I wasn't always such a Mrs. Cleaver. I grew up in the eighties, a contrarian playground feminist, a lover of corn chips and breakfast cereal. At our house, ease of preparation was the primary consideration when planning dinner. We liked to eat, but we didn't have the time or patience for the rinsing, chopping, and stirring that preceded it.
When I moved out on my own and began cooking it never occurred to me to buy an apron. Instead I wore an oversized sweatshirt that got wet and oily. The apron was an impulse buy, marked down to nine dollars in November, because yellow is a summer color. I’ve had it for three years. People try to buy me new, fancier aprons, but I’ll never trade it in.
I love its buttery canvas, tough enough to withstand small fires, a shield against splattering oil, so thick that my teething puppy gave up trying to chew through the strap. I love its wide pockets, which fall just at arm’s length, deep and rectangular so nothing falls out when I lean over the oven. I love the adjustable neck strap, worn long on a hot day over a tank top, or pulled in tight over a favorite shirt.

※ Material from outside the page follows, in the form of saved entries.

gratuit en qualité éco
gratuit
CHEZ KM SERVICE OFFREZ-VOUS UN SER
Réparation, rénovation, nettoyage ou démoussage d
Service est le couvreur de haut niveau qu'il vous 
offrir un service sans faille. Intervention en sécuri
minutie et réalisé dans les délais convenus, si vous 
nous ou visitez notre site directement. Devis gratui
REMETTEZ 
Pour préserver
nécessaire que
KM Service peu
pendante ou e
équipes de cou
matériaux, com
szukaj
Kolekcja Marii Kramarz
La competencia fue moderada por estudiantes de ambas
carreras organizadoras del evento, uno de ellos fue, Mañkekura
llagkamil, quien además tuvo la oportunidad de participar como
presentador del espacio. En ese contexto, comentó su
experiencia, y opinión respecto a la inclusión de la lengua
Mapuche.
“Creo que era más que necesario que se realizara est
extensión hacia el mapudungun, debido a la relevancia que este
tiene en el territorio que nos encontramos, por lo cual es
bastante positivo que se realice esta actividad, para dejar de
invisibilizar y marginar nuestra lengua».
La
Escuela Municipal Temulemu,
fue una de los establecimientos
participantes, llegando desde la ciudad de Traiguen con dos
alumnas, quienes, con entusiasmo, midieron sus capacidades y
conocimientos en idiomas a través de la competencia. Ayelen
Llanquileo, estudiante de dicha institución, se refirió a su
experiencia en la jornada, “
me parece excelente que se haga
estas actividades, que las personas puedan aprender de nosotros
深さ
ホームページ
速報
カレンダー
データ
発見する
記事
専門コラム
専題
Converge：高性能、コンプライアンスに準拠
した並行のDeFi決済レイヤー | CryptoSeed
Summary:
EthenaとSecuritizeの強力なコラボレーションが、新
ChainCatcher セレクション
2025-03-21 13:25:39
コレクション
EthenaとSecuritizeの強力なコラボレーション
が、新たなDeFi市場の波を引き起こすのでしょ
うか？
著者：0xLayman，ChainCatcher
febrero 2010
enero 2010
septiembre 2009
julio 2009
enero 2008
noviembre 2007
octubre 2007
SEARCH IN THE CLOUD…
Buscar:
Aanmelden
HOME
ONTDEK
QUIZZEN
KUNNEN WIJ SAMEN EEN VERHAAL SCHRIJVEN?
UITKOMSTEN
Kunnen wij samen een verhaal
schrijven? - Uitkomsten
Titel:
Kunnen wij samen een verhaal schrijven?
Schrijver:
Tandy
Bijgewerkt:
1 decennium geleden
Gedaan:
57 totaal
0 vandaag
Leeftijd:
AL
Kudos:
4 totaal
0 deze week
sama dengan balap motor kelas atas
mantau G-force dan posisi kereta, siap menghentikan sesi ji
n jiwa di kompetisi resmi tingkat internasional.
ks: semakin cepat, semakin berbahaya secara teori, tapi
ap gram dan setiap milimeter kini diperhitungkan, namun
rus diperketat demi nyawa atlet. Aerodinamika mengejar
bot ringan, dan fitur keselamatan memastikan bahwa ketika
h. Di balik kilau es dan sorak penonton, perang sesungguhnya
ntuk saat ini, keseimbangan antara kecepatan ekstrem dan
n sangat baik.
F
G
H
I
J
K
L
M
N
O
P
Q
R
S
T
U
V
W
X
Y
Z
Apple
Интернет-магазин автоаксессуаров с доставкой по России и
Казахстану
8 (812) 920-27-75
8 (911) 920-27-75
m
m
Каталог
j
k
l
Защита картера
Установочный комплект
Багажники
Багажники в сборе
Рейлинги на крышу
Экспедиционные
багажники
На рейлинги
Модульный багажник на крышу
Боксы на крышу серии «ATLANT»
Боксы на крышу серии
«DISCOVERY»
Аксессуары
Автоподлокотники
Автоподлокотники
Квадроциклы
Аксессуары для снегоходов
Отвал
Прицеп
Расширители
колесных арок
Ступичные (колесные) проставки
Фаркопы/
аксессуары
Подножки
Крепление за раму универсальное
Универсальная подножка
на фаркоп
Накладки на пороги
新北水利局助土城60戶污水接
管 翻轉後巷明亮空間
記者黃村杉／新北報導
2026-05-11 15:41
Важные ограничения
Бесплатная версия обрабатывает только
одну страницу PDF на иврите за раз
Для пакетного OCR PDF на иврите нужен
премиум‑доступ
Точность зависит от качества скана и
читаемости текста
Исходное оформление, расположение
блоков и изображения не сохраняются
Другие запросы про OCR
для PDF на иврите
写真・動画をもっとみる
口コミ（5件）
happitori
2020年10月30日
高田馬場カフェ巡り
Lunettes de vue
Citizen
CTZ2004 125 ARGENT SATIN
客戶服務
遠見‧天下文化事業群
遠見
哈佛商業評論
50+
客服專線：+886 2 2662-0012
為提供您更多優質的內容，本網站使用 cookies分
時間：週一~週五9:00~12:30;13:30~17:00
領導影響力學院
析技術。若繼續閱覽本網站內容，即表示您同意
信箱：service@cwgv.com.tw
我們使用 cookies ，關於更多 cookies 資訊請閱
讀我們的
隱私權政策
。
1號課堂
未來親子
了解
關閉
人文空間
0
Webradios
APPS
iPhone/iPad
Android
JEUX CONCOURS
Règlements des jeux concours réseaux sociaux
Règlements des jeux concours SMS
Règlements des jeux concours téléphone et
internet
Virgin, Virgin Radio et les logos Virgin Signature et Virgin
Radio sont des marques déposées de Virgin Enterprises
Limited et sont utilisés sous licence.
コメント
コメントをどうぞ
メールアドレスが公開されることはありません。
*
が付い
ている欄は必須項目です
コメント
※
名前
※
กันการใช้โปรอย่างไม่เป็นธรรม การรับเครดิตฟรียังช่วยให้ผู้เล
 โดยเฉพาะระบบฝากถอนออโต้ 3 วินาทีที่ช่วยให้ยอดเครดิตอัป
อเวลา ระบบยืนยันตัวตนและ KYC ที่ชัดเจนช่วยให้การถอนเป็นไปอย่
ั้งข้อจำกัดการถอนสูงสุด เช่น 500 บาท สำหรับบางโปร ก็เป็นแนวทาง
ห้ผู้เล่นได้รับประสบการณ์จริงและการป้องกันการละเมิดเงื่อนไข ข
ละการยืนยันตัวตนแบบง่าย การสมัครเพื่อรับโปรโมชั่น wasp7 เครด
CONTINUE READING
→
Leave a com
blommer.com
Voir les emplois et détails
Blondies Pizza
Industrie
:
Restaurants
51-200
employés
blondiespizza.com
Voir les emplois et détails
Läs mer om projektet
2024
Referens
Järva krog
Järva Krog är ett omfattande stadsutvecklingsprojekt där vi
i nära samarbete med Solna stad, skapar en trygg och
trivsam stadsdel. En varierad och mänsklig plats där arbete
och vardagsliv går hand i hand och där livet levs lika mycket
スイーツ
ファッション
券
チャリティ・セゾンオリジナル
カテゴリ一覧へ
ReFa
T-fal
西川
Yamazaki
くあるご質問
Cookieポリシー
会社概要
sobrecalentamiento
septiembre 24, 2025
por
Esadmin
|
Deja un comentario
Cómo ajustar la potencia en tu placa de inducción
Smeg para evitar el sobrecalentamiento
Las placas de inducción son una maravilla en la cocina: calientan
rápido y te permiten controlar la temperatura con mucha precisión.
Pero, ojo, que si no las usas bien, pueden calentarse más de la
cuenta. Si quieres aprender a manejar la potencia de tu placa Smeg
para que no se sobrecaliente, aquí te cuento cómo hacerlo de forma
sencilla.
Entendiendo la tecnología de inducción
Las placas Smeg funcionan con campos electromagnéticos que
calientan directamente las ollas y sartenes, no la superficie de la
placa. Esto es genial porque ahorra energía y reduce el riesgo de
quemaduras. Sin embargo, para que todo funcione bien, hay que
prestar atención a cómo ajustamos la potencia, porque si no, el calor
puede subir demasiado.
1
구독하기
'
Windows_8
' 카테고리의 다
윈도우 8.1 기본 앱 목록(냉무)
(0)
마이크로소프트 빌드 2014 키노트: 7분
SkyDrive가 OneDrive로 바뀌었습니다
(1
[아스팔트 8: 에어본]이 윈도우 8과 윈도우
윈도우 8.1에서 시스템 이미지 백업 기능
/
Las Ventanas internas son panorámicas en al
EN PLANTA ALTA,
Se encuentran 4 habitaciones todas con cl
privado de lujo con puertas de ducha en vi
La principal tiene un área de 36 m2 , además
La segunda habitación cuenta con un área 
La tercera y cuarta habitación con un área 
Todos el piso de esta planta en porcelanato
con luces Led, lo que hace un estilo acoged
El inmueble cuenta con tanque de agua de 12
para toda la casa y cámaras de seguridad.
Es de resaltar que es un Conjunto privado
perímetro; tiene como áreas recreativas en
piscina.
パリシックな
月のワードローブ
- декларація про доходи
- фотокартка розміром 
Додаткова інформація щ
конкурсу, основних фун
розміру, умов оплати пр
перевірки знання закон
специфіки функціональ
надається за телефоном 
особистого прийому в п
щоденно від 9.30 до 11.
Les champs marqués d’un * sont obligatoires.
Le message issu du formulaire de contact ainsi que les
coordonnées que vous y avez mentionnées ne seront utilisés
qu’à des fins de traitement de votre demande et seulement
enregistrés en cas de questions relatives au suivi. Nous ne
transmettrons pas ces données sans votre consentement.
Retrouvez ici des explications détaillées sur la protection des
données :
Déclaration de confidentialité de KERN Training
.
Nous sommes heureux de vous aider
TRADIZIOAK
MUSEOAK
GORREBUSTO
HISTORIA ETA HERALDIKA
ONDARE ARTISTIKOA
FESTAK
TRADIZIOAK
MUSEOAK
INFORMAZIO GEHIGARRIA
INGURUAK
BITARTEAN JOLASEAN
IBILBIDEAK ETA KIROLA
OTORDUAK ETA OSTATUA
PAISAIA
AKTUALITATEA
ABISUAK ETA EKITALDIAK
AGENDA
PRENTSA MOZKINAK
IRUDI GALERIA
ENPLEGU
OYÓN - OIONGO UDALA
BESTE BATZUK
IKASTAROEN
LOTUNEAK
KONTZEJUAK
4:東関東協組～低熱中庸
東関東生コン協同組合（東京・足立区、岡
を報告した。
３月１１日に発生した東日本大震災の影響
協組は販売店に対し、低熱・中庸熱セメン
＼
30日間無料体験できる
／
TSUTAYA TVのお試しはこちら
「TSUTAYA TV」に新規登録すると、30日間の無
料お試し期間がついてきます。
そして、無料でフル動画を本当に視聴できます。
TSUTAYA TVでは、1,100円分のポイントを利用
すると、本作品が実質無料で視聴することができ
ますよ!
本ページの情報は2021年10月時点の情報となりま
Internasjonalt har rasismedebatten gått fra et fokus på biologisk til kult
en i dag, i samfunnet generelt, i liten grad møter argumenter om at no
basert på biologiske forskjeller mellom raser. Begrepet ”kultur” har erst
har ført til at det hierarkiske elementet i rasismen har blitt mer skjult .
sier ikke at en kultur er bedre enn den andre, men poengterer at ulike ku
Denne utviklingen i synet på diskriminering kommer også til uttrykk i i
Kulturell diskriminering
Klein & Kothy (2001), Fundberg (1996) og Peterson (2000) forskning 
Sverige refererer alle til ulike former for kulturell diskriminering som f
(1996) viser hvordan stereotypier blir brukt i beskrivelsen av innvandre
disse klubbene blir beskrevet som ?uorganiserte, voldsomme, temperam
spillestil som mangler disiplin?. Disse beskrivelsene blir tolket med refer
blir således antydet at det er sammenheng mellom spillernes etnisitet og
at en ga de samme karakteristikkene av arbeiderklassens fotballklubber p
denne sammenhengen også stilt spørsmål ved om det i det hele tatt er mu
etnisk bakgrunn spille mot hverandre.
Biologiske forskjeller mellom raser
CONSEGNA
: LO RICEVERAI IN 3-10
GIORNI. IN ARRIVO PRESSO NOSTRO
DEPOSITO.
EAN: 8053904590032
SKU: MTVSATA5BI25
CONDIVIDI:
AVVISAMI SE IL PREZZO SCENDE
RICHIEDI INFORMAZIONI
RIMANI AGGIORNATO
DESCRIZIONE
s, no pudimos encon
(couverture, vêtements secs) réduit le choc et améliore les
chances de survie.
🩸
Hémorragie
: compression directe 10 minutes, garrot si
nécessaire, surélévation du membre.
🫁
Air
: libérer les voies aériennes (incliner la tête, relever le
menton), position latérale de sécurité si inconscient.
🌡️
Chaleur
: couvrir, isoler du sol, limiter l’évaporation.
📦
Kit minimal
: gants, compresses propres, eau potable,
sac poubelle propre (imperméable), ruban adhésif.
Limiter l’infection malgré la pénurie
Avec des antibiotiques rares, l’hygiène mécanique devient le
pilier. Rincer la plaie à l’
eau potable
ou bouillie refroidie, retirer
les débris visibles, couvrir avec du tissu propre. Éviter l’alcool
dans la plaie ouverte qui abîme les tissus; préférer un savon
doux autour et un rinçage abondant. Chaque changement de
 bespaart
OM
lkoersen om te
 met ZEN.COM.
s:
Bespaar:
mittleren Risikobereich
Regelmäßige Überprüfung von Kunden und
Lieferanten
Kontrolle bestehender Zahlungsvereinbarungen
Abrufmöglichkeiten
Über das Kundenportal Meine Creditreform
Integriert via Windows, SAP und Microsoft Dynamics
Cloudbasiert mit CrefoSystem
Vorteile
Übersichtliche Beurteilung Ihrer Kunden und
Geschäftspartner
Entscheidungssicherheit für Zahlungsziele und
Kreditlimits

I spill a lot. My apron bears a record of meals prepared and eaten: Tabasco splashed across the chest, turmeric on the left pocket, red wine spilled so long ago it has turned tan, a new brown smudge (chocolate?) at the hem. My apron allows me to sizzle, stir-fry, and mix with impunity. It is okay to be sloppy, to wipe my oily palms across my lap as I scurry between sink and stove. I mix cookie dough by hand, feeling the joy of preschool finger painting, the cool, thick goop squishing exquisitely between my fingers.
Until the day I lean too long over a burner and set my apron on fire, it remains my trusty sidekick in creating meals and messes.